**What to work on**
#1 In the passage on guayule resin, rewrite everything from "Compounds identified and" down to "in a resin.", replacing "liquid chromatography" with "high-performance liquid chromatography".
#2 According to the passage on guayule resin, which technique was used to analyze the sugars, alkanes, alkanals, and organic acids?

**Extracted text**
· · · · ·

Compounds identified and quantified in Guayule resin (composite view of previous studies).

The aim of this article is to introduce improved techniques to analyze and quantify the families of molecules composing the resin, in order to be able to make a seasonal and variety composition tracking. Polyphenols, guayulins, argentatins, free fatty acids, di and triacylglycerols were analyzed with liquid chromatography. Sugars, alkanes, alkanals, and organic acids were analyzed with gas chromatography. This study aims to qualify and quantify all the molecule families contained in a resin.

· · · · ·

**Collected material**

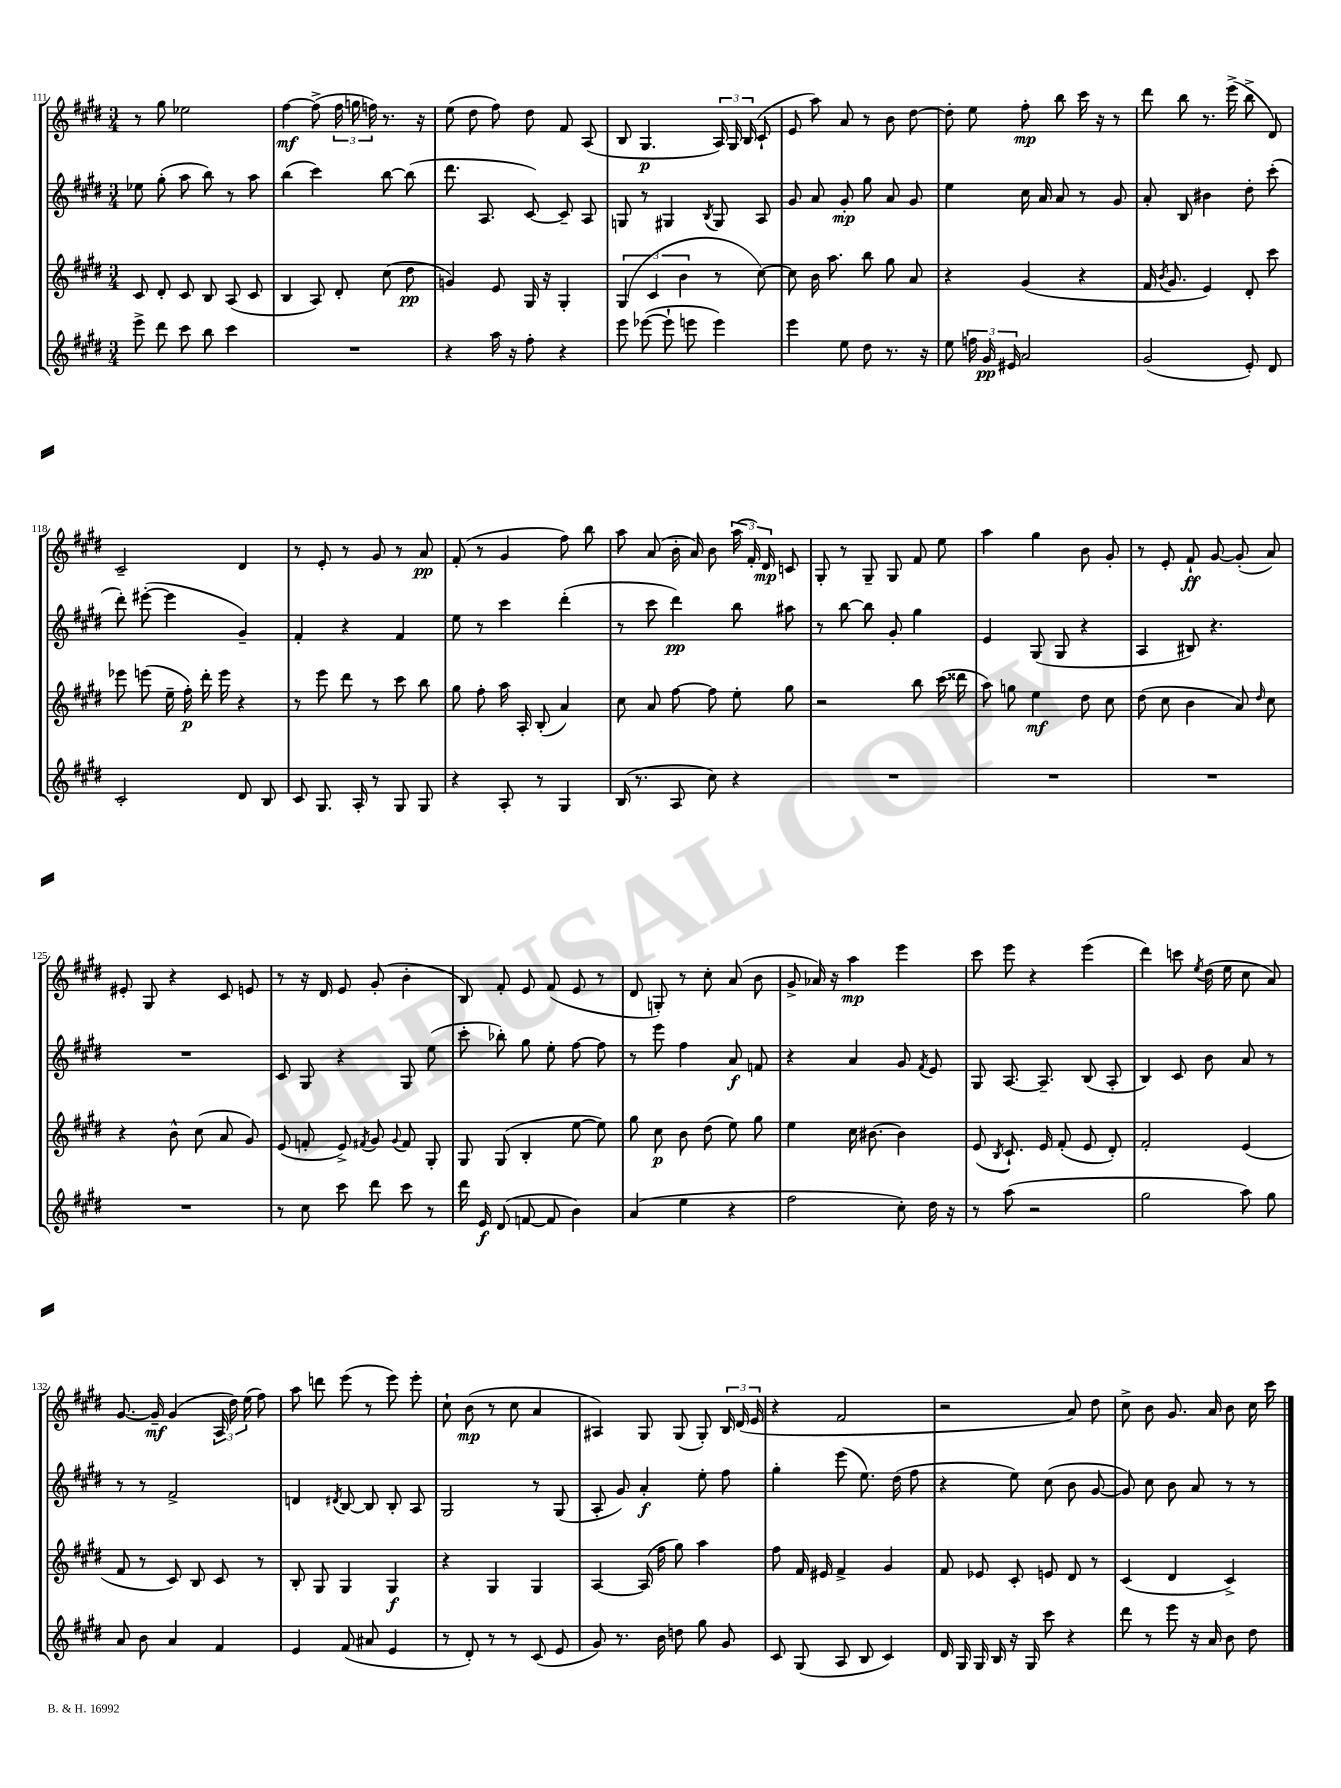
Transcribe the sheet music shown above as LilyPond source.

· · · · ·

**Solved problems**
#1
Compounds identified and quantified in Guayule resin (composite view of previous studies).

The aim of this article is to introduce improved techniques to analyze and quantify the families of molecules composing the resin, in order to be able to make a seasonal and variety composition tracking. Polyphenols, guayulins, argentatins, free fatty acids, di and triacylglycerols were analyzed with high-performance liquid chromatography. Sugars, alkanes, alkanals, and organic acids were analyzed with gas chromatography. This study aims to qualify and quantify all the molecule families contained in a resin.

#2 Gas chromatography.